### DATA IN THIS EXERCISE
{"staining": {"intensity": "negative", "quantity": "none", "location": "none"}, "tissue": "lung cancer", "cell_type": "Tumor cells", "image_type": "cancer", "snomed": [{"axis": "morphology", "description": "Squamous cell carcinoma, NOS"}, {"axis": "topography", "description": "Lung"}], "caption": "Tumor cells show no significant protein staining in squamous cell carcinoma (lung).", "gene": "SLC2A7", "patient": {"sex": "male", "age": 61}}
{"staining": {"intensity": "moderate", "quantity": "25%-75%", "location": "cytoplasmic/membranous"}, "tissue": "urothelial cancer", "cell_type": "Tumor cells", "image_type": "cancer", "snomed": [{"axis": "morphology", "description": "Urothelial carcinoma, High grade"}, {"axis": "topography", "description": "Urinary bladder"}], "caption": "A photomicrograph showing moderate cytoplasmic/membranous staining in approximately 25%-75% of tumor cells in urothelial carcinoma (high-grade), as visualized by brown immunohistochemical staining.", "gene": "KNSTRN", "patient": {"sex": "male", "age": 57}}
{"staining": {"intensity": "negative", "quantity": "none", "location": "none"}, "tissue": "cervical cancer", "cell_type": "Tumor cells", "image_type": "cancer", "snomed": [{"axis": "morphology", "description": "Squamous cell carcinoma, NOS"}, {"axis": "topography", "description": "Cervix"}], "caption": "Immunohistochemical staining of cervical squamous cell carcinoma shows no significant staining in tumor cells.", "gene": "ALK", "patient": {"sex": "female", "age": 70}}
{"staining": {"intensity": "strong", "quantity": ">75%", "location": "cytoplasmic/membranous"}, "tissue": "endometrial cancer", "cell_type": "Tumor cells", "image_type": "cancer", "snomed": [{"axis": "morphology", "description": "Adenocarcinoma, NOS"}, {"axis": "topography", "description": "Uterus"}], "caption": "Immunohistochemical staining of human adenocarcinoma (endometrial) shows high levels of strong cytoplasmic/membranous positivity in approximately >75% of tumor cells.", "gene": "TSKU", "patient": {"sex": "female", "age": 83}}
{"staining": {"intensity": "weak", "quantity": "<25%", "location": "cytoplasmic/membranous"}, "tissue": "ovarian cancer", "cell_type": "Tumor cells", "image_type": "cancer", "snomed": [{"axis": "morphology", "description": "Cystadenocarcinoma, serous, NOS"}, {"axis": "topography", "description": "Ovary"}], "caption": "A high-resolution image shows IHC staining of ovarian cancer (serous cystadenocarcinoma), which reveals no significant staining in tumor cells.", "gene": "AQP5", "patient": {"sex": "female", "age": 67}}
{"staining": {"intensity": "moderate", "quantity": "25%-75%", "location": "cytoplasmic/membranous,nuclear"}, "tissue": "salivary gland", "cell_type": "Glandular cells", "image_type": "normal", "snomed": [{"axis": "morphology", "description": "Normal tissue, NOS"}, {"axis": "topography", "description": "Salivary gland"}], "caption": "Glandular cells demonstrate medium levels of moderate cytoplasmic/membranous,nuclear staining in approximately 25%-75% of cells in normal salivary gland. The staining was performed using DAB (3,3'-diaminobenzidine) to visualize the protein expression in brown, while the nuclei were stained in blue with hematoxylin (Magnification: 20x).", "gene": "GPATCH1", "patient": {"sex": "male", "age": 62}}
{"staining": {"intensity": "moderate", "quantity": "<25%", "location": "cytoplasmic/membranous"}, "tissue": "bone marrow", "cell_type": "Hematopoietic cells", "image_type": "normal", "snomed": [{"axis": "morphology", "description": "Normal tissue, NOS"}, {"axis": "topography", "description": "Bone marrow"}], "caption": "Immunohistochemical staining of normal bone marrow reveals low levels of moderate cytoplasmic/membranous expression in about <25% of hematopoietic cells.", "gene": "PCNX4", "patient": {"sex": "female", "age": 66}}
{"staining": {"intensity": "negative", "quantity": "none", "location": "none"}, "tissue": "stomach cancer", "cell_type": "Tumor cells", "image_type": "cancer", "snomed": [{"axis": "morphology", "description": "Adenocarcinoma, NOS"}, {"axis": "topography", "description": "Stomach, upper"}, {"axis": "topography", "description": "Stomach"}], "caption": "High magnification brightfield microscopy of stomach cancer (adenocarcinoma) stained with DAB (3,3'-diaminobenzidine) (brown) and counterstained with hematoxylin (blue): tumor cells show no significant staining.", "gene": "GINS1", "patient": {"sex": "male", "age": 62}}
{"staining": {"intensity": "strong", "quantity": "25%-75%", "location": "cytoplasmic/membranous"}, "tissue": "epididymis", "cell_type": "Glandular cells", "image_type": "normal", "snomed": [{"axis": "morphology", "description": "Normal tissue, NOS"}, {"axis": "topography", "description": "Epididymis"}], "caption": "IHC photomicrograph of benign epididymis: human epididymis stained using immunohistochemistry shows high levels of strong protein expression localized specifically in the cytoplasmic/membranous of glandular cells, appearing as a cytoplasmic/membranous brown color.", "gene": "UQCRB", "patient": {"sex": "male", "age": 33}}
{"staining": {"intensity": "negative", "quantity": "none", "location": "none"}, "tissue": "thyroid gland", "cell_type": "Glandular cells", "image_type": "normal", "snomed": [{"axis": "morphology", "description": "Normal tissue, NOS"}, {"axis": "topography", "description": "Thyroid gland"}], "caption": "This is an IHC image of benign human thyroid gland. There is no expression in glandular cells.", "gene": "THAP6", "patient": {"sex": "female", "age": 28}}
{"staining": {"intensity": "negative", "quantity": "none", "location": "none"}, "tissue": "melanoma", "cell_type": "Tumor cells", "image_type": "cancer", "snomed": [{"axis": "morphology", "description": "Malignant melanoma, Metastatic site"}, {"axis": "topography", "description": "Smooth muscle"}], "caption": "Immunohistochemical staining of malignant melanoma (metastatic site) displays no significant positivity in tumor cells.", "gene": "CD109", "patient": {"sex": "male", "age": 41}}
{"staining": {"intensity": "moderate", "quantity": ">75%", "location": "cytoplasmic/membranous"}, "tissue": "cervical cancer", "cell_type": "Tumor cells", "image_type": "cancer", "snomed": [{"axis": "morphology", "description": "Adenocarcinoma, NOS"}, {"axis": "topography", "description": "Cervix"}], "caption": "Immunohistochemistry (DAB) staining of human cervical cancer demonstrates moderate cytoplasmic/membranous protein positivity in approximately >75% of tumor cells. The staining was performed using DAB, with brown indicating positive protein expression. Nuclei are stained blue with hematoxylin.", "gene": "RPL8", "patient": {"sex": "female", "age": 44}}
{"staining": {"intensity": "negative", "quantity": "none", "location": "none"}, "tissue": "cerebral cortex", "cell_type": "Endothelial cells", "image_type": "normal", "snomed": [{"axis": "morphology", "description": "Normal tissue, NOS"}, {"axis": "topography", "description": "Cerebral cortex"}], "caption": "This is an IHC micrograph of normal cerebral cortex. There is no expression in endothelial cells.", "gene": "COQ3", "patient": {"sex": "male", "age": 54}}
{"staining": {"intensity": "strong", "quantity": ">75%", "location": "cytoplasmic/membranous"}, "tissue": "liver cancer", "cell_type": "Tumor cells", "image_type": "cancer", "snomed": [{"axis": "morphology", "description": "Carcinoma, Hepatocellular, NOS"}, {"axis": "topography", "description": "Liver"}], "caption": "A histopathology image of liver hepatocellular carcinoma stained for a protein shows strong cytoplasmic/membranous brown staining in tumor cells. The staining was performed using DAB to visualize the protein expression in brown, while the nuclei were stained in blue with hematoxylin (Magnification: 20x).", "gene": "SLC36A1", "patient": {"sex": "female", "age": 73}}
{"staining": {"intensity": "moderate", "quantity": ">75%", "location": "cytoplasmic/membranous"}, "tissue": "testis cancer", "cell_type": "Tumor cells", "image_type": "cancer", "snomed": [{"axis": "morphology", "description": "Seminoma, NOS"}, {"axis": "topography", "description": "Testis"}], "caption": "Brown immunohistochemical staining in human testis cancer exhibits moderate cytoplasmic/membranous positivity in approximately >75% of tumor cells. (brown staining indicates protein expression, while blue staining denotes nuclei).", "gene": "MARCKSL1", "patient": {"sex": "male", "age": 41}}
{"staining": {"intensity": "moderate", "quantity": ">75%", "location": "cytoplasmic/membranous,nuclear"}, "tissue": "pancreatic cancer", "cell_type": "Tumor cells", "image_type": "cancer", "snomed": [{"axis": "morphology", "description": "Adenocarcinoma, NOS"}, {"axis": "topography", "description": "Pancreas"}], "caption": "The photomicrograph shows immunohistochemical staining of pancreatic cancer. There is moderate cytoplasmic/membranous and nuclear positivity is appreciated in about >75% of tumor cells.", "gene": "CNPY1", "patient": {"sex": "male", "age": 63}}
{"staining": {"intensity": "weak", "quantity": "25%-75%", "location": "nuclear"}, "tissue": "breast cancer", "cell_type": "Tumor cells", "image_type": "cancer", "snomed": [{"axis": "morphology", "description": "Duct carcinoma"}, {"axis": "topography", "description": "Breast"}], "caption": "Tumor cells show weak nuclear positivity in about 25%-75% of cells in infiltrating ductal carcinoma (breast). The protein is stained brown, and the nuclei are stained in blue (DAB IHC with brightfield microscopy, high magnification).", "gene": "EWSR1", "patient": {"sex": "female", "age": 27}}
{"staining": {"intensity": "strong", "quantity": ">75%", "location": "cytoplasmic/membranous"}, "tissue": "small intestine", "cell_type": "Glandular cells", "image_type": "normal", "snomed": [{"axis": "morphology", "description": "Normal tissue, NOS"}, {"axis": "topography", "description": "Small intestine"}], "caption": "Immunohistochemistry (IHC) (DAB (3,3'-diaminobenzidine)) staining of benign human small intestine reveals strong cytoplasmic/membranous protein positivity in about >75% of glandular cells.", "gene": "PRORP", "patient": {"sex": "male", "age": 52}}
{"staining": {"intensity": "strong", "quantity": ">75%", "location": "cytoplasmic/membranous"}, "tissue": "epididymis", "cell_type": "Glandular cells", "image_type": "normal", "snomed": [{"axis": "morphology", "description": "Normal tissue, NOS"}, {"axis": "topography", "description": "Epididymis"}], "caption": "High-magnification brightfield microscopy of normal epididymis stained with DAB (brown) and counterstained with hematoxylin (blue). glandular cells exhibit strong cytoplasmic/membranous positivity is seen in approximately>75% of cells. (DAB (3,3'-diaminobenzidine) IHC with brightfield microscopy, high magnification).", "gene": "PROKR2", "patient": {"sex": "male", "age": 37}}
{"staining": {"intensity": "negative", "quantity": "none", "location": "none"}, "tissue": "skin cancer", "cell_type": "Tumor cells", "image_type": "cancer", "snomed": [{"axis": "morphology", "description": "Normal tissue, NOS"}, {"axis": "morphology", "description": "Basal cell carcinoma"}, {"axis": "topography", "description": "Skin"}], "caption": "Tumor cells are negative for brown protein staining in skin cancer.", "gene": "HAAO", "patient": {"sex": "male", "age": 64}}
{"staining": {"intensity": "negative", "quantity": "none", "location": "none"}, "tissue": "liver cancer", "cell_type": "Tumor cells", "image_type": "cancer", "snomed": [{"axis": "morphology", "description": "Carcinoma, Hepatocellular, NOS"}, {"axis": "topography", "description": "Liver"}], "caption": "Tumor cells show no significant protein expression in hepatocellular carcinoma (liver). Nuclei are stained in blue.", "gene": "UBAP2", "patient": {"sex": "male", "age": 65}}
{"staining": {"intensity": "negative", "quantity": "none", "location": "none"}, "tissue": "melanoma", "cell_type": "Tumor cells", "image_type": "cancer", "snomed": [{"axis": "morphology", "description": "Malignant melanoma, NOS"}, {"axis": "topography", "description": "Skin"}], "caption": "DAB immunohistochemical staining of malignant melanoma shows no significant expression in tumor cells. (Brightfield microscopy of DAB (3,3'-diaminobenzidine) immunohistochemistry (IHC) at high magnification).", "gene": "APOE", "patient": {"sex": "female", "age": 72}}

### EXERCISE OBJECTIVE
Only the lines from the beginning of the material to the line containing "photomicrograph showing moderate" should be echoed, verbatim and in full.

### TASK RESPONSE
{"staining": {"intensity": "negative", "quantity": "none", "location": "none"}, "tissue": "lung cancer", "cell_type": "Tumor cells", "image_type": "cancer", "snomed": [{"axis": "morphology", "description": "Squamous cell carcinoma, NOS"}, {"axis": "topography", "description": "Lung"}], "caption": "Tumor cells show no significant protein staining in squamous cell carcinoma (lung).", "gene": "SLC2A7", "patient": {"sex": "male", "age": 61}}
{"staining": {"intensity": "moderate", "quantity": "25%-75%", "location": "cytoplasmic/membranous"}, "tissue": "urothelial cancer", "cell_type": "Tumor cells", "image_type": "cancer", "snomed": [{"axis": "morphology", "description": "Urothelial carcinoma, High grade"}, {"axis": "topography", "description": "Urinary bladder"}], "caption": "A photomicrograph showing moderate cytoplasmic/membranous staining in approximately 25%-75% of tumor cells in urothelial carcinoma (high-grade), as visualized by brown immunohistochemical staining.", "gene": "KNSTRN", "patient": {"sex": "male", "age": 57}}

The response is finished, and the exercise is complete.